_WHAT YOU ARE ASKED TO DO_
Write out, please, the lines from the beginning of the material to the line with "Convert the map screen above", including both ends and nothing else.

_DATA EXCERPTS_
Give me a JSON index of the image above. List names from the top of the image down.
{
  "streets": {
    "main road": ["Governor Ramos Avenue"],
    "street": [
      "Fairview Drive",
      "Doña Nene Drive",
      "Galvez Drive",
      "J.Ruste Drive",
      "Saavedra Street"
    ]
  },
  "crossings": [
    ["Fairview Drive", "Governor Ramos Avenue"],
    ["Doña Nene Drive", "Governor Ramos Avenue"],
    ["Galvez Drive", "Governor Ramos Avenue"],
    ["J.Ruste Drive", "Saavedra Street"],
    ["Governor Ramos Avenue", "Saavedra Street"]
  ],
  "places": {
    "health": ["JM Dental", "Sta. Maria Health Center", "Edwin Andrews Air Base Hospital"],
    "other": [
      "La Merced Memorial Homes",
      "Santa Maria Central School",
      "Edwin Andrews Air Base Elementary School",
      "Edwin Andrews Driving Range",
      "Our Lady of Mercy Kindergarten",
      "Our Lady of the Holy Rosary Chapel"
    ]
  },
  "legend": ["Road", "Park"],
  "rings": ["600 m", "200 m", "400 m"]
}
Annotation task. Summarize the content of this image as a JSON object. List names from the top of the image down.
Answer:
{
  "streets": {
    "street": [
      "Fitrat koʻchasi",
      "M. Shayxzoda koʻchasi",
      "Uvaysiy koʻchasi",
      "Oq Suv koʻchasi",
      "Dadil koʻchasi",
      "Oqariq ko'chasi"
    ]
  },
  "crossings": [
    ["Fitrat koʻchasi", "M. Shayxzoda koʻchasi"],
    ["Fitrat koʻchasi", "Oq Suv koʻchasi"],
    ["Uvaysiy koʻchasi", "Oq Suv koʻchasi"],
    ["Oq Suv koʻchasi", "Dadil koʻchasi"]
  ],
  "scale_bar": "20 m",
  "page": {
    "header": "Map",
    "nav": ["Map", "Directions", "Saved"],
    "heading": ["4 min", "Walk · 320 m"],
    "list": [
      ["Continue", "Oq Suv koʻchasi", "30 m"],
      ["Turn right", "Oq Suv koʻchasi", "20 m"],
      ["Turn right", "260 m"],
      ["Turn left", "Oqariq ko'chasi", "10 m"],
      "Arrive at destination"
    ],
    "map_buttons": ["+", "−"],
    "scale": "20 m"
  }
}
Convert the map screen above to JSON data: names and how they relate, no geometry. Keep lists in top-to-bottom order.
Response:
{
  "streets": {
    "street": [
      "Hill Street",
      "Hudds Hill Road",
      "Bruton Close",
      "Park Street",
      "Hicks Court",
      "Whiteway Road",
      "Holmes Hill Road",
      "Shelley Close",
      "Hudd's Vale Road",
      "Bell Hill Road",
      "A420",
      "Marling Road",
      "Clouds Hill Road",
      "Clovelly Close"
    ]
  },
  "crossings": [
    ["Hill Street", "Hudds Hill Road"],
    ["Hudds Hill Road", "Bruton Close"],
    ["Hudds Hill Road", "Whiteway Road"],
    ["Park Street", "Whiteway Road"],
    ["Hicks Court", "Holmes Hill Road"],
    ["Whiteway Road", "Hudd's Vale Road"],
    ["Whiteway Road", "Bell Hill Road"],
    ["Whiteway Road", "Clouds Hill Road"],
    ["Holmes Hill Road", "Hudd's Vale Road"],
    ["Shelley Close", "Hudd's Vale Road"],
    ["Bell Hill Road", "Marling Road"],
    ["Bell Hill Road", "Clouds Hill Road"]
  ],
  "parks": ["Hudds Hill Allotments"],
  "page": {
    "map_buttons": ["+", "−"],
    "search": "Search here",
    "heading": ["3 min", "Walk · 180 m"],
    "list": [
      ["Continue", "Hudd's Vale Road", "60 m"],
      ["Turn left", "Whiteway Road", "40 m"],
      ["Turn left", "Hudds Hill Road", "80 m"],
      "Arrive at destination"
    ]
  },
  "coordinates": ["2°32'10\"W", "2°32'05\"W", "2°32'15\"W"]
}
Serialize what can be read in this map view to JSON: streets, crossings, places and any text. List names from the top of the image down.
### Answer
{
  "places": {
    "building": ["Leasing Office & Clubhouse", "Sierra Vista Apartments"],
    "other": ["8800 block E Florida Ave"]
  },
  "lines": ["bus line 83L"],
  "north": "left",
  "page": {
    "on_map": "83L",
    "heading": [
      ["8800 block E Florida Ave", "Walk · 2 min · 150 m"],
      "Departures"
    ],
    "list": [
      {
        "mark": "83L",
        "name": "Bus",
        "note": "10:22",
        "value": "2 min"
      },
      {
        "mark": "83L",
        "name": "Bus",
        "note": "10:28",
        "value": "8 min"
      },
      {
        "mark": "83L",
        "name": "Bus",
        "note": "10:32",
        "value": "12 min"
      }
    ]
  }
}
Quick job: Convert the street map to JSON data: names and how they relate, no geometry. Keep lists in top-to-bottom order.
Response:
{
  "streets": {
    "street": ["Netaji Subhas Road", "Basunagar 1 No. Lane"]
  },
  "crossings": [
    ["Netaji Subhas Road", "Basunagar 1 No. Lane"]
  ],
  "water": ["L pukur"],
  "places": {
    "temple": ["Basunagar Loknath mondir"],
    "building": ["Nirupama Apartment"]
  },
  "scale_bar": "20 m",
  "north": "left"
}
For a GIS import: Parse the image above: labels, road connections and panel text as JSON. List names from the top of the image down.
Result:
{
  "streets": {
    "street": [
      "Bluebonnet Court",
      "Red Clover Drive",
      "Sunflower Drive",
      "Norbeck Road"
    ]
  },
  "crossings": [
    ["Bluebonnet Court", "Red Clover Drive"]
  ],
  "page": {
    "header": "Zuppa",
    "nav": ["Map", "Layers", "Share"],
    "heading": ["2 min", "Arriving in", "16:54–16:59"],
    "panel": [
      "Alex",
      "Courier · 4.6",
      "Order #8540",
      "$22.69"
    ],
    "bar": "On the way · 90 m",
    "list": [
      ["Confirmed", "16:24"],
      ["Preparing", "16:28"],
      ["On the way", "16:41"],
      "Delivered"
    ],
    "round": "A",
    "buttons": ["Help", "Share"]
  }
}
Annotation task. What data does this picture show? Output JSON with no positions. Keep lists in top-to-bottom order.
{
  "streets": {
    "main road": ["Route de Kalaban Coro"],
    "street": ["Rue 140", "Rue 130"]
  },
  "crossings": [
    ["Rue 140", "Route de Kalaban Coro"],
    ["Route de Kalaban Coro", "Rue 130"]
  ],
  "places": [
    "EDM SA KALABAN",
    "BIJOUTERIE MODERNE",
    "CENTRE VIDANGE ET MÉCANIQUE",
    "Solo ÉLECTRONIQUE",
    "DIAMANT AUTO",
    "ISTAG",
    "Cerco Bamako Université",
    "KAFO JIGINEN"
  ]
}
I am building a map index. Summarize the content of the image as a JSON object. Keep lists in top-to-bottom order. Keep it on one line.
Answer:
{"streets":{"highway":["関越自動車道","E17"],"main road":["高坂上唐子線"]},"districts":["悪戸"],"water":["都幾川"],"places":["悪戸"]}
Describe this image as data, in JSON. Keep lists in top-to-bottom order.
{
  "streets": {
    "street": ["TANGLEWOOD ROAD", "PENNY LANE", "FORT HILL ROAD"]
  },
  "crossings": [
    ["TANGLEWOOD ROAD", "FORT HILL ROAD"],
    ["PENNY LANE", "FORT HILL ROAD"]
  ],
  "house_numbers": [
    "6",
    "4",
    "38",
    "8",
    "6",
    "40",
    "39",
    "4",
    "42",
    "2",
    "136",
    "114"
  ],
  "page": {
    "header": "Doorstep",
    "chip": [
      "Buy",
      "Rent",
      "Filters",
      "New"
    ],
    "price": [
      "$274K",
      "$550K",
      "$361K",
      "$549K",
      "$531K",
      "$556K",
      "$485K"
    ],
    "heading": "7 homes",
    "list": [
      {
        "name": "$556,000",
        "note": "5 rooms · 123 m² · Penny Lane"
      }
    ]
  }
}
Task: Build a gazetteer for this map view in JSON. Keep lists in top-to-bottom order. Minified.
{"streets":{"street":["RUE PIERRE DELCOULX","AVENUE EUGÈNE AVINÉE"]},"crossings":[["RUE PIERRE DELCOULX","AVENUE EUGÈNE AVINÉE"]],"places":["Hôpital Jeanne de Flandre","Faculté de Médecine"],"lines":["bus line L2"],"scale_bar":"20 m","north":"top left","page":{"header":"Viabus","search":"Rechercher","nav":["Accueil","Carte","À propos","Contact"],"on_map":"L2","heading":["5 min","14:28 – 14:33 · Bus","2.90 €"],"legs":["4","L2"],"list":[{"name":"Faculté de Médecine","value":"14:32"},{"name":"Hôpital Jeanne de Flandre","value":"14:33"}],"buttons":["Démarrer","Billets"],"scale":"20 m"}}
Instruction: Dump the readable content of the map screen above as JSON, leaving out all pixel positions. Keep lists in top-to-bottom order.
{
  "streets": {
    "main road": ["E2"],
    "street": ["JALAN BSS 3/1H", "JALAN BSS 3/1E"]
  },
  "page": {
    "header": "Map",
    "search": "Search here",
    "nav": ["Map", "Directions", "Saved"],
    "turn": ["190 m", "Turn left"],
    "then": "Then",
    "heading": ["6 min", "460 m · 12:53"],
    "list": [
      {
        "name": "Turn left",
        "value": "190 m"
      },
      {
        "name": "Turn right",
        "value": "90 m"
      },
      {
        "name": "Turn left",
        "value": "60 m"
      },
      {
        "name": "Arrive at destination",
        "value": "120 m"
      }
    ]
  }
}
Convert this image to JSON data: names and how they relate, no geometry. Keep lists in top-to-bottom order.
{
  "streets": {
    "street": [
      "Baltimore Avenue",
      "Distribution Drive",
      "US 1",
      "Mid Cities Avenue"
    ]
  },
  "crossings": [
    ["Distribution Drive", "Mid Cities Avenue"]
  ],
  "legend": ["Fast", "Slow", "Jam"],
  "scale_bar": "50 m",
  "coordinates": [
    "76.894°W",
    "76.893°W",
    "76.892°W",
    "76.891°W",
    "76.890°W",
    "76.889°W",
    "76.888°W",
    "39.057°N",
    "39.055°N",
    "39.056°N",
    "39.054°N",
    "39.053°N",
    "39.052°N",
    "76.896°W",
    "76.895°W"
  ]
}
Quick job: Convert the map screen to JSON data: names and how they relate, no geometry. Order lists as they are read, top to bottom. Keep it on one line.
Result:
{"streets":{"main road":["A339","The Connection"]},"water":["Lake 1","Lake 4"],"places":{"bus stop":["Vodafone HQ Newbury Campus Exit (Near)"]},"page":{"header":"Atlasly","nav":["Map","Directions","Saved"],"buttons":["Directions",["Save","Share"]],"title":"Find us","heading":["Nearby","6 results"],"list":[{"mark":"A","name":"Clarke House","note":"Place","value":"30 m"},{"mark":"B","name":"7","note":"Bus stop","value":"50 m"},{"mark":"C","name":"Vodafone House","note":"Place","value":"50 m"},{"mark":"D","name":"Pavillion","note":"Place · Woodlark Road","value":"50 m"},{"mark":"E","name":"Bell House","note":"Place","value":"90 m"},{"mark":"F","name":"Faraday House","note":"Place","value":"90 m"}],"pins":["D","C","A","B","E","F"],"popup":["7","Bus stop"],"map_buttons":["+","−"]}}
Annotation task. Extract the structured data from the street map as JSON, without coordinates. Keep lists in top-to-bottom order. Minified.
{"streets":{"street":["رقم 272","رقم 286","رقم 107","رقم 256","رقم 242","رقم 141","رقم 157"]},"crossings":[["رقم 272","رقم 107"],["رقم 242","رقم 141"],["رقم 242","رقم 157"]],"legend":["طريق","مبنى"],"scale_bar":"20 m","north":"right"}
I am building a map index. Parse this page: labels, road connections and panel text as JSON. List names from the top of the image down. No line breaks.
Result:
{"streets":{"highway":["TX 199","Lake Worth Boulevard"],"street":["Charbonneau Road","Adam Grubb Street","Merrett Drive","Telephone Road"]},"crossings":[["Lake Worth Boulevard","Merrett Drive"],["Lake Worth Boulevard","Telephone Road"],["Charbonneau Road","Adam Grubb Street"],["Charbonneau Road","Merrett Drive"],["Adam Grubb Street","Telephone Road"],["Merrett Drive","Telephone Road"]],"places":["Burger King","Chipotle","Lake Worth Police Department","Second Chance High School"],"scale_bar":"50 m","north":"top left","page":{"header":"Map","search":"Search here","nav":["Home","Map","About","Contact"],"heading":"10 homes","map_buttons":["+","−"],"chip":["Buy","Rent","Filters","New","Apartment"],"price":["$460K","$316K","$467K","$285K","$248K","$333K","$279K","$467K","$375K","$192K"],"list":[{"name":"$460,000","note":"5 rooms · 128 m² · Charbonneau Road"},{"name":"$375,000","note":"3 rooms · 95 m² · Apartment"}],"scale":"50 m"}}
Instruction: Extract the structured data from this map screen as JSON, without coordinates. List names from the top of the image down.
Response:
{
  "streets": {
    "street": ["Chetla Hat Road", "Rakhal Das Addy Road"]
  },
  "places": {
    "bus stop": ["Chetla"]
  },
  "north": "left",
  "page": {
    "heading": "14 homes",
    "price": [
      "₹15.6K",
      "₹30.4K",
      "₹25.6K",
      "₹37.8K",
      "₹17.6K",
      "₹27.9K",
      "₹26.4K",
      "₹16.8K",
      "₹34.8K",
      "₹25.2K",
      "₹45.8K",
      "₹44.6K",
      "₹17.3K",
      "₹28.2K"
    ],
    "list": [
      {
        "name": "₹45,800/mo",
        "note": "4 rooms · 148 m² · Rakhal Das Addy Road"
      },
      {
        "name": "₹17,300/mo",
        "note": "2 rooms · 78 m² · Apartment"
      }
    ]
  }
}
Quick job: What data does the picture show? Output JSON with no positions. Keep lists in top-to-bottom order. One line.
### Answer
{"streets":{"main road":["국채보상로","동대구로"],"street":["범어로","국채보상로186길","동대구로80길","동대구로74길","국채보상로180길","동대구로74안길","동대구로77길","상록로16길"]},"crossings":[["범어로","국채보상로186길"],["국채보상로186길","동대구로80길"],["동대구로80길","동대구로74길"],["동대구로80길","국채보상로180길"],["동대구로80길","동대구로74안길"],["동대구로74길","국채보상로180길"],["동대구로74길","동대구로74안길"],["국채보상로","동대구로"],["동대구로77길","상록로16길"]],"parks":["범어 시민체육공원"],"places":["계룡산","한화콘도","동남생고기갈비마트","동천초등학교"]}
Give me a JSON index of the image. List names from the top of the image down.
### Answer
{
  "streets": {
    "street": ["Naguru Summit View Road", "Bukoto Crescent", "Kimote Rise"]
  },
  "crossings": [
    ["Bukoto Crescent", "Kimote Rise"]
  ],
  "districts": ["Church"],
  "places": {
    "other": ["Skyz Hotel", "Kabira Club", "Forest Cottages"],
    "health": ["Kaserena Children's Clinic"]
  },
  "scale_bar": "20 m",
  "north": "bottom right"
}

_COMPLETED TASK_
Give me a JSON index of the image above. List names from the top of the image down.
{
  "streets": {
    "main road": ["Governor Ramos Avenue"],
    "street": [
      "Fairview Drive",
      "Doña Nene Drive",
      "Galvez Drive",
      "J.Ruste Drive",
      "Saavedra Street"
    ]
  },
  "crossings": [
    ["Fairview Drive", "Governor Ramos Avenue"],
    ["Doña Nene Drive", "Governor Ramos Avenue"],
    ["Galvez Drive", "Governor Ramos Avenue"],
    ["J.Ruste Drive", "Saavedra Street"],
    ["Governor Ramos Avenue", "Saavedra Street"]
  ],
  "places": {
    "health": ["JM Dental", "Sta. Maria Health Center", "Edwin Andrews Air Base Hospital"],
    "other": [
      "La Merced Memorial Homes",
      "Santa Maria Central School",
      "Edwin Andrews Air Base Elementary School",
      "Edwin Andrews Driving Range",
      "Our Lady of Mercy Kindergarten",
      "Our Lady of the Holy Rosary Chapel"
    ]
  },
  "legend": ["Road", "Park"],
  "rings": ["600 m", "200 m", "400 m"]
}
Annotation task. Summarize the content of this image as a JSON object. List names from the top of the image down.
Answer:
{
  "streets": {
    "street": [
      "Fitrat koʻchasi",
      "M. Shayxzoda koʻchasi",
      "Uvaysiy koʻchasi",
      "Oq Suv koʻchasi",
      "Dadil koʻchasi",
      "Oqariq ko'chasi"
    ]
  },
  "crossings": [
    ["Fitrat koʻchasi", "M. Shayxzoda koʻchasi"],
    ["Fitrat koʻchasi", "Oq Suv koʻchasi"],
    ["Uvaysiy koʻchasi", "Oq Suv koʻchasi"],
    ["Oq Suv koʻchasi", "Dadil koʻchasi"]
  ],
  "scale_bar": "20 m",
  "page": {
    "header": "Map",
    "nav": ["Map", "Directions", "Saved"],
    "heading": ["4 min", "Walk · 320 m"],
    "list": [
      ["Continue", "Oq Suv koʻchasi", "30 m"],
      ["Turn right", "Oq Suv koʻchasi", "20 m"],
      ["Turn right", "260 m"],
      ["Turn left", "Oqariq ko'chasi", "10 m"],
      "Arrive at destination"
    ],
    "map_buttons": ["+", "−"],
    "scale": "20 m"
  }
}
Convert the map screen above to JSON data: names and how they relate, no geometry. Keep lists in top-to-bottom order.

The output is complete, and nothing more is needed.